JSTOR declined to prosecute, but MIT remained silent and the Department of Justice asked for the maximum sentence of more than 30 years and $1 million in fines—and that was before a September indictment that trebled the felony charges against him.
Now Aaron Swartz is dead. Here are some voices raised in remembrance and anger:
- Cory Doctorow, announcing Swartz's death publicly, remembers a young man who made a great impression upon him: “To the world: we have all lost someone today who had more work to do, and who made the world a better place when he did it.”
- Glenn Greenwald provides a comprehensive overview, conscious both of the deep injustice done to Swartz and of his heroism: “Swartz was destroyed by a 'justice' system that fully protects the most egregious criminals as long as they are members of or useful to the nation's most powerful factions, but punishes with incomparable mercilessness and harshness those who lack power and, most of all, those who challenge power.”
- Swartz's family and partner grieve his loss and blame both MIT and the Massachusetts U.S. Attorney: “Aaron’s death is not simply a personal tragedy. It is the product of a criminal justice system rife with intimidation and prosecutorial overreach.”
- Lawrence Lessig lambasts a malicious prosecution with no “sense of proportionality”: “I have asked myself a million times: What would Aaron think? That person is gone today, driven to the edge by what a decent society would only call bullying. “
- Alex Stamos, a computer crime investigator tapped to serve as an expert witness in the trial, writes that Swartz committed no crime.

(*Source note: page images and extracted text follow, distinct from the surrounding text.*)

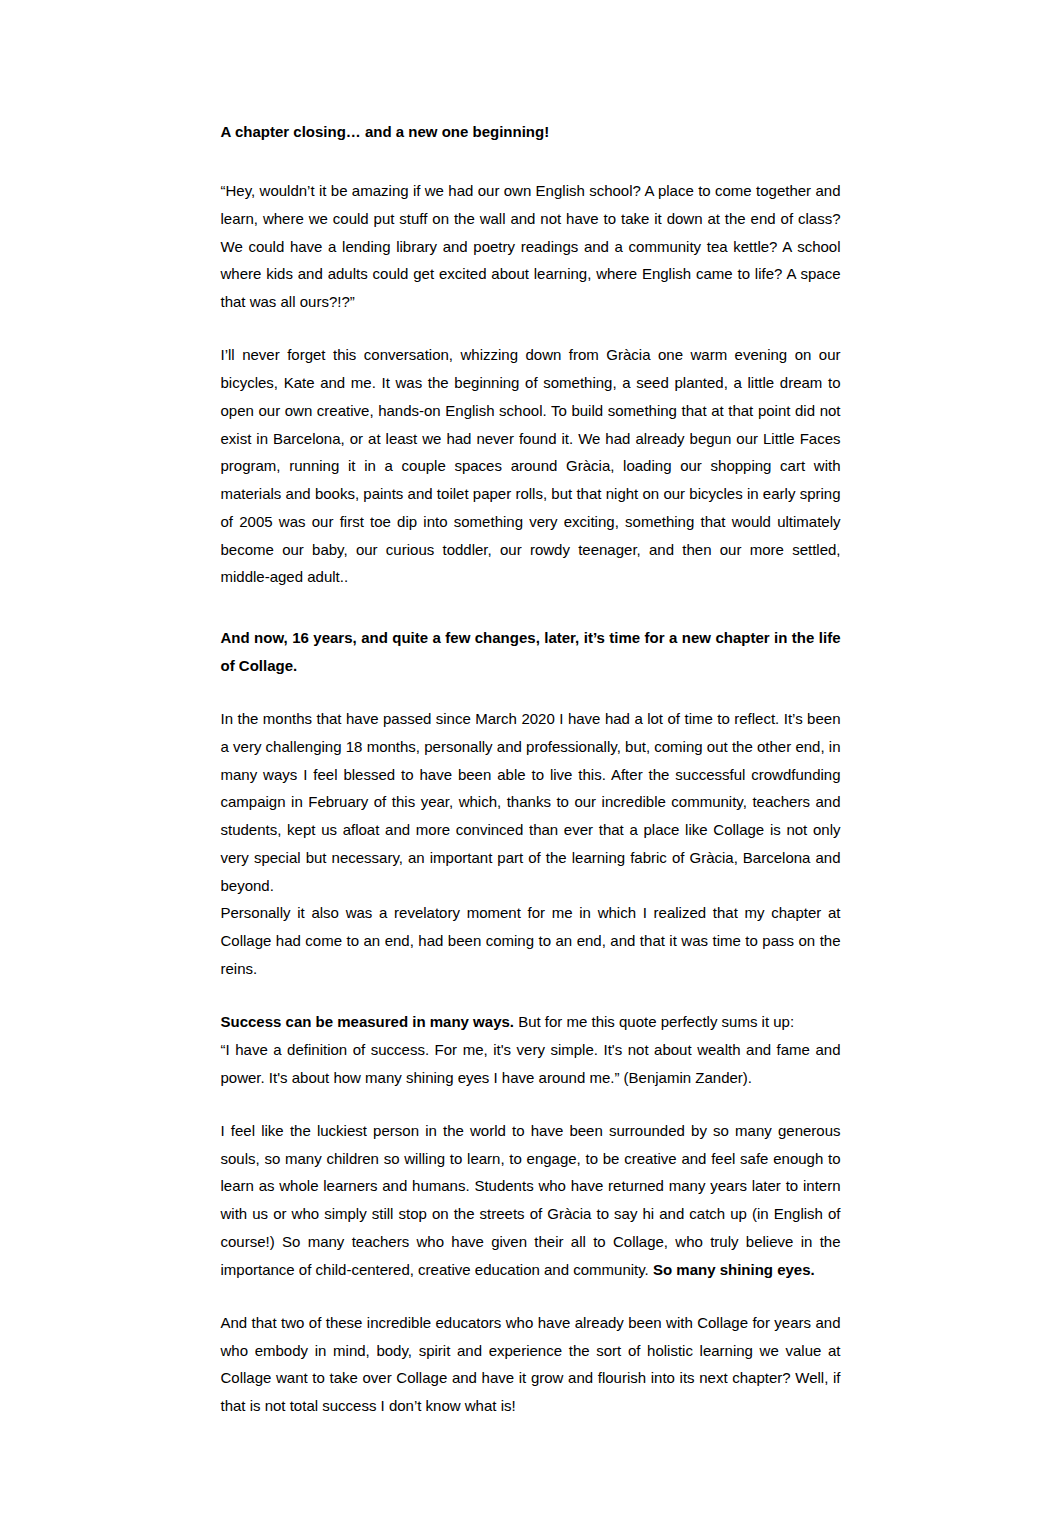A chapter closing… and a new one beginning!
“Hey, wouldn’t it be amazing if we had our own English school? A place to come together and learn, where we could put stuff on the wall and not have to take it down at the end of class? We could have a lending library and poetry readings and a community tea kettle? A school where kids and adults could get excited about learning, where English came to life? A space that was all ours?!?”
I’ll never forget this conversation, whizzing down from Gràcia one warm evening on our bicycles, Kate and me. It was the beginning of something, a seed planted, a little dream to open our own creative, hands-on English school. To build something that at that point did not exist in Barcelona, or at least we had never found it. We had already begun our Little Faces program, running it in a couple spaces around Gràcia, loading our shopping cart with materials and books, paints and toilet paper rolls, but that night on our bicycles in early spring of 2005 was our first toe dip into something very exciting, something that would ultimately become our baby, our curious toddler, our rowdy teenager, and then our more settled, middle-aged adult..
And now, 16 years, and quite a few changes, later, it’s time for a new chapter in the life of Collage.
In the months that have passed since March 2020 I have had a lot of time to reflect. It’s been a very challenging 18 months, personally and professionally, but, coming out the other end, in many ways I feel blessed to have been able to live this. After the successful crowdfunding campaign in February of this year, which, thanks to our incredible community, teachers and students, kept us afloat and more convinced than ever that a place like Collage is not only very special but necessary, an important part of the learning fabric of Gràcia, Barcelona and beyond.
Personally it also was a revelatory moment for me in which I realized that my chapter at Collage had come to an end, had been coming to an end, and that it was time to pass on the reins.
Success can be measured in many ways. But for me this quote perfectly sums it up:
“I have a definition of success. For me, it's very simple. It's not about wealth and fame and power. It's about how many shining eyes I have around me.” (Benjamin Zander).
I feel like the luckiest person in the world to have been surrounded by so many generous souls, so many children so willing to learn, to engage, to be creative and feel safe enough to learn as whole learners and humans. Students who have returned many years later to intern with us or who simply still stop on the streets of Gràcia to say hi and catch up (in English of course!) So many teachers who have given their all to Collage, who truly believe in the importance of child-centered, creative education and community. So many shining eyes.
And that two of these incredible educators who have already been with Collage for years and who embody in mind, body, spirit and experience the sort of holistic learning we value at Collage want to take over Collage and have it grow and flourish into its next chapter? Well, if that is not total success I don’t know what is!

- Matthew Stoller remembers Swartz's curiosity-driven, principled politic, and how they inevitably marked him as a target: "What killed him was corruption. Corruption isn’t just people profiting from betraying the public interest. It’s also people being punished for upholding the public interest."
- Susie Bright wonders if Swartz's depression and the trial are connected on another, more disturbing level: “I wager the Justice Department understood Aaron's suicidal and depression vulnerabilities better than ANYONE— because they make a living, a strategy, going after the weakest links, exploiting psychological deficit and isolation at EVERY TURN.”
- Former partner Quinn Norton mourns: “More than anything, together we loved the world, with the kind of love that grips and tears. We were fearsome creatures, chained to our caring, chained to other people.”
- danah boyd asks for “an approach to change-making that doesn’t result in brilliant people being held up as examples so that they can be tormented by power.”
- Swartz, anticipating his own death years earlier, asks that the contents of his hard drives “be made publicly available” on his own web site: “Oh, and BTW, I'll miss you all.”
As Internet freedom activists mourn Swartz as a hero, they recognize that his prosecution is just the latest setback in a continuing struggle against censorship, overweening intellectual property rights, and government control of the Internet—and through it, the spread of information. For many, grieving looks like a renewed commitment to the fight.
"We are working with Aaron’s friends, family, and colleagues to determine how best to pay tribute to him," DemandProgress writes on its web site. "It will surely entail engaging in political activism in service of making this world a more just one."